▶ _Material for this task_
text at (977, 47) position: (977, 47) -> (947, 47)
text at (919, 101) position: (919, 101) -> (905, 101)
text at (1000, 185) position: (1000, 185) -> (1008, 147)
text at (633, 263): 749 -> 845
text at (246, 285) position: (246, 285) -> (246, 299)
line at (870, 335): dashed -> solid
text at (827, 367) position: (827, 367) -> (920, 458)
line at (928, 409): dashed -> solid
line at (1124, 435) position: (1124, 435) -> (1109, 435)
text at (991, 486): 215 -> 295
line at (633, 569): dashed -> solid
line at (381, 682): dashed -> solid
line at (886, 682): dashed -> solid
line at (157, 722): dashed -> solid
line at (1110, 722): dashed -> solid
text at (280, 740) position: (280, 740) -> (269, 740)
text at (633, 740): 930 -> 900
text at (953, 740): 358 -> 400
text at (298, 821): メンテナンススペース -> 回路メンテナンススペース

▶ _Exercise instructions_
Format the data as a JSON list of strings, with one string for each line and blank lines omitted.

▶ _Answer for the task_
[
  "text at (977, 47) position: (977, 47) -> (947, 47)",
  "text at (919, 101) position: (919, 101) -> (905, 101)",
  "text at (1000, 185) position: (1000, 185) -> (1008, 147)",
  "text at (633, 263): 749 -> 845",
  "text at (246, 285) position: (246, 285) -> (246, 299)",
  "line at (870, 335): dashed -> solid",
  "text at (827, 367) position: (827, 367) -> (920, 458)",
  "line at (928, 409): dashed -> solid",
  "line at (1124, 435) position: (1124, 435) -> (1109, 435)",
  "text at (991, 486): 215 -> 295",
  "line at (633, 569): dashed -> solid",
  "line at (381, 682): dashed -> solid",
  "line at (886, 682): dashed -> solid",
  "line at (157, 722): dashed -> solid",
  "line at (1110, 722): dashed -> solid",
  "text at (280, 740) position: (280, 740) -> (269, 740)",
  "text at (633, 740): 930 -> 900",
  "text at (953, 740): 358 -> 400",
  "text at (298, 821): メンテナンススペース -> 回路メンテナンススペース"
]